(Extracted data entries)
'''
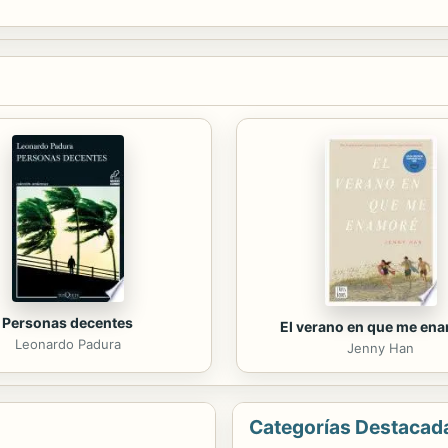
 conocimiento y consejos útiles para ayudarle a crear fácilmente un en
Personas decentes
El verano en que me en
Leonardo Padura
Jenny Han
Categorías Destacad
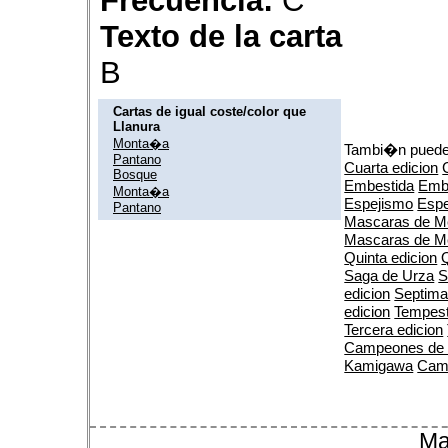
Frecuencia:
C
Texto de la carta
B
Cartas de igual coste/color que
Llanura
Monta�a
Tambi�n puedes
Pantano
Cuarta edicion
Bosque
Embestida
Emb
Monta�a
Espejismo
Espe
Pantano
Mascaras de M
Mascaras de M
Quinta edicion
Q
Saga de Urza
S
edicion
Septima
edicion
Tempes
Tercera edicion
Campeones de
Kamigawa
Cam
Ma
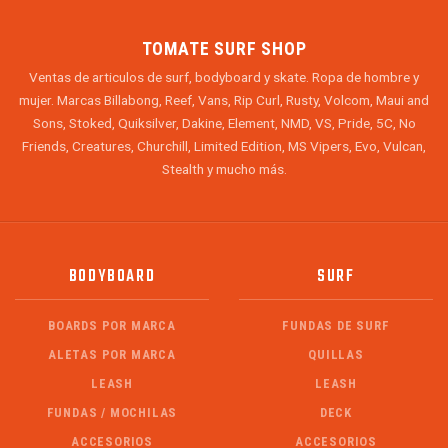
TOMATE SURF SHOP
Ventas de articulos de surf, bodyboard y skate. Ropa de hombre y
mujer. Marcas Billabong, Reef, Vans, Rip Curl, Rusty, Volcom, Maui and
Sons, Stoked, Quiksilver, Dakine, Element, NMD, VS, Pride, 5C, No
Friends, Creatures, Churchill, Limited Edition, MS Vipers, Evo, Vulcan,
Stealth y mucho más.
BODYBOARD
SURF
BOARDS POR MARCA
FUNDAS DE SURF
ALETAS POR MARCA
QUILLAS
LEASH
LEASH
FUNDAS / MOCHILAS
DECK
ACCESORIOS
ACCESORIOS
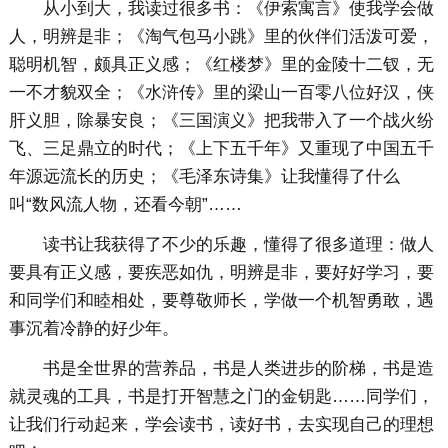
从小到大，我读过很多书：《伊索寓言》使我学会做
人，明辨是非；《淘气包马小跳》里的伙伴们活泼可爱，
聪明机智，颇具正义感；《红楼梦》里的金陵十二钗，无
一不才貌双全；《水浒传》里的梁山一百零八位好汉，侠
肝义胆，除暴安良；《三国演义》把我带入了一个战火纷
飞、三足鼎立的时代；《上下五千年》又重现了中国五千
年源远流长的历史；《毛泽东诗集》让我懂得了什么
叫“数风流人物，还看今朝”……
读书让我获得了不少的乐趣，懂得了很多道理：做人
要具有正义感，要疾恶如仇，明辨是非，要好好学习，要
和同学们和睦相处，要尊敬师长，学做一个机智勇敢，遇
事沉着冷静的好少年。
书是全世界的营养品，书是人类进步的阶梯，书是造
就灵魂的工具，书是打开智慧之门的金钥匙……同学们，
让我们行动起来，学会读书，读好书，去实现自己的理想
'''
### EXERCISE PROMPT
Reproduce the text of every item above word for word, leaving out the images.

### RESULT FOR THIS EXERCISE
 conocimiento y consejos útiles para ayudarle a crear fácilmente un en
Personas decentes
El verano en que me en
Leonardo Padura
Jenny Han
Categorías Destacad
Frecuencia:
C
Texto de la carta
B
Cartas de igual coste/color que
Llanura
Monta�a
Tambi�n puedes
Pantano
Cuarta edicion
Bosque
Embestida
Emb
Monta�a
Espejismo
Espe
Pantano
Mascaras de M
Mascaras de M
Quinta edicion
Q
Saga de Urza
S
edicion
Septima
edicion
Tempes
Tercera edicion
Campeones de
Kamigawa
Cam
Ma
TOMATE SURF SHOP
Ventas de articulos de surf, bodyboard y skate. Ropa de hombre y
mujer. Marcas Billabong, Reef, Vans, Rip Curl, Rusty, Volcom, Maui and
Sons, Stoked, Quiksilver, Dakine, Element, NMD, VS, Pride, 5C, No
Friends, Creatures, Churchill, Limited Edition, MS Vipers, Evo, Vulcan,
Stealth y mucho más.
BODYBOARD
SURF
BOARDS POR MARCA
FUNDAS DE SURF
ALETAS POR MARCA
QUILLAS
LEASH
LEASH
FUNDAS / MOCHILAS
DECK
ACCESORIOS
ACCESORIOS
从小到大，我读过很多书：《伊索寓言》使我学会做
人，明辨是非；《淘气包马小跳》里的伙伴们活泼可爱，
聪明机智，颇具正义感；《红楼梦》里的金陵十二钗，无
一不才貌双全；《水浒传》里的梁山一百零八位好汉，侠
肝义胆，除暴安良；《三国演义》把我带入了一个战火纷
飞、三足鼎立的时代；《上下五千年》又重现了中国五千
年源远流长的历史；《毛泽东诗集》让我懂得了什么
叫“数风流人物，还看今朝”……
读书让我获得了不少的乐趣，懂得了很多道理：做人
要具有正义感，要疾恶如仇，明辨是非，要好好学习，要
和同学们和睦相处，要尊敬师长，学做一个机智勇敢，遇
事沉着冷静的好少年。
书是全世界的营养品，书是人类进步的阶梯，书是造
就灵魂的工具，书是打开智慧之门的金钥匙……同学们，
让我们行动起来，学会读书，读好书，去实现自己的理想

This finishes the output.